That’s another great color photograph from the Detroit Publishing collection, taken in 1901 and showing the intersection of Liberty and West Streets, looking north. West Street faces the Hudson River, so all the buildings on the left are piers or the headhouses for piers.

There’s a lot going on here, and not just the insane traffic jam in the street, although that’s a good place to start. Before the invention of shipping containers, which basically turned freight into very-large-scale parcel post, freight was moved as what is today called “break-bulk” cargo, i.e., individual containers based on the content. Nails, for example, were shipped in barrels. So all of those heavily-laden horse carts aren’t people moving house, they’re picking up or delivering freight to the piers. We’ve got barrels, bales, wood crates, and in the far lower left, a horse cart loaded with steel beams, reddish-brown from their layer of red-lead paint.
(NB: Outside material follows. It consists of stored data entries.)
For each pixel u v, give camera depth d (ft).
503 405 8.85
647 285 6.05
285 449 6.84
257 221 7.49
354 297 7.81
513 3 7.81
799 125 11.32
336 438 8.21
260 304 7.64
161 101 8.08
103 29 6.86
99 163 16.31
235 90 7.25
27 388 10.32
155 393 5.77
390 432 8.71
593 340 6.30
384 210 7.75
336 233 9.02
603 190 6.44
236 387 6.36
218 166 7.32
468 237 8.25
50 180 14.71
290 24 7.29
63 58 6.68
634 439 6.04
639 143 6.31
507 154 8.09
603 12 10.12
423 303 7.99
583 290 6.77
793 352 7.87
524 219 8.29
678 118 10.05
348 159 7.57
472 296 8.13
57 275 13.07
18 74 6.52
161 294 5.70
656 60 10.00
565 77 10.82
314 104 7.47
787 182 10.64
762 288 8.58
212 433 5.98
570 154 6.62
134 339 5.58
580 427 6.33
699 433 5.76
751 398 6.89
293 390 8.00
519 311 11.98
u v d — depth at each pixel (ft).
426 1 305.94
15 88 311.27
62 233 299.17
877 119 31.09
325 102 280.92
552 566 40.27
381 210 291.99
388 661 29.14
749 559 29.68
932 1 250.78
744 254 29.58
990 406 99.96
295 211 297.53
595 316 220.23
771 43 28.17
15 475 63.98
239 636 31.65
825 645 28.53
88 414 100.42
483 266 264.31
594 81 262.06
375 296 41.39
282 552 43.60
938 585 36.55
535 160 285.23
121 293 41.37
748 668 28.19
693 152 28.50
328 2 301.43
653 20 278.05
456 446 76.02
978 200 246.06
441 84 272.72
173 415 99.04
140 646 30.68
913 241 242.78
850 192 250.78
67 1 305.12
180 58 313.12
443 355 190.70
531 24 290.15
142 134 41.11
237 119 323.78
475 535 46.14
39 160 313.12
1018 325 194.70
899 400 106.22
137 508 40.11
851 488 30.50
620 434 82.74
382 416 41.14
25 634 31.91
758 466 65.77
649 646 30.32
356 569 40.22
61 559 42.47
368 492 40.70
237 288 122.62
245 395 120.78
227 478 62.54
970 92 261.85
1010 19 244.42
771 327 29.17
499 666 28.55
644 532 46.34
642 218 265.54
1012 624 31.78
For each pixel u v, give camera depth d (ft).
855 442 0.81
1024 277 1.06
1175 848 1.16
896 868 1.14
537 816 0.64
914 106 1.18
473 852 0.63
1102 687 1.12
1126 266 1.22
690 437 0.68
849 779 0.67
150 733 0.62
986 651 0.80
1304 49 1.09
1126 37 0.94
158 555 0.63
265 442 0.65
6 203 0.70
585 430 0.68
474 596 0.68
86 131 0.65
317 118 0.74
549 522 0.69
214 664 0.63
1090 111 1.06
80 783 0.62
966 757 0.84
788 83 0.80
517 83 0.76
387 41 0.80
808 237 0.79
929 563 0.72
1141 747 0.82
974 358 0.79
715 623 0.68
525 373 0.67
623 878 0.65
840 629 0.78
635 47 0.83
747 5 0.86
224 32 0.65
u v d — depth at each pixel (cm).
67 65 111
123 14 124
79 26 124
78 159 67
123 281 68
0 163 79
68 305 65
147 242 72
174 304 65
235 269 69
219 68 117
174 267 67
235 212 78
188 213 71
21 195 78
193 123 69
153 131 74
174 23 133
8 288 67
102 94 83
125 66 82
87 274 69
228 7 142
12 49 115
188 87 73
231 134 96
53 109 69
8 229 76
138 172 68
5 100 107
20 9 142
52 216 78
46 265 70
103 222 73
The two buildings on the immediate left – the one with multiple gables and a tall flagpole, and the one with multiple pinnacle roofs, are the head houses to four piers, belonging to the Central Railroad of New Jersey and the Pennsylvania Railroad, respectively. Neither railroad had any trackage in Manhattan, although the CRNNJ has a helpful sign calling the piers a “passenger station.” This all comes down to the city’s geography. The Hudson is more than a mile wide at lower Manhattan, just before it merges into the harbor, so even though most of the railroad traffic in the country was to the west, there was no easy way to go there. The New York Central entered Manhattan from the north, across the much narrower Harlem River, and took a slightly circuitous (but almost flat, and so fast) route north and then west; the Long Island Railroad served the commuter and farm traffic to the east, on Long Island’s huge cul de sac; and the New Haven served areas to the north and east, i.e. New England. All the other railroads converging on New York, including the CRNNJ, the Pennsylvania, the Erie, the Lackawanna, the Lehigh, and the Susquehanna, ended in New Jersey and operated ferries, for both people and freight, to Manhattan. Right around the time this photo was taken, the managers of the Pennsylvania made the decision to build a tunnel system and a station in Manhattan, but it was a huge effort even for the richest railroad in the country. None of the others tried.

The tall building on the right, red brick over a rough stone base, was the Central Building, constructed by the CRRNJ and containing their New York offices. That strange thing that looks like scaffold up around the eighth floor was part of the building, as some kind of odd cornice, but there also appears to be a hanging scaffold below. The building was 12 years old in 1901, so facade repairs? A window cleaner?

The bridge over the street ran from the Pennsylvania pier headhouse (which is flying the railroad’s flag, with a keystone symbol) to a small building on the east side of West Street used by the railroad. As this picture suggests, crossing West Street was likely to be dangerous, slow, and manure-filled, so the railroad was providing ease for its passengers. However, there’s a group of people crossing just below the bridge, and the brightly-colored clothing suggests it’s mostly women. Maybe they preferred dealing with traffic to the bridge.

Finally, note the many-armed poles further up the street, past the bridge. The combination of multiple competing telegraph systems, multiple competing telephone systems, and Edison’s new power lines, led to the installation of poles like this all over lower Manhattan in the 1880s. It was a mess that the city government was grappling with regulating when the Blizzard of 1888 changed the issue by downing a lot of the wires. By 1901, most of the wires were underground, and the way that the line of poles simply stops suggests they were abandoned and waiting to be removed.

So the combination of a difficult-to-cross river and a bad snowstorm helped create the view in this photo.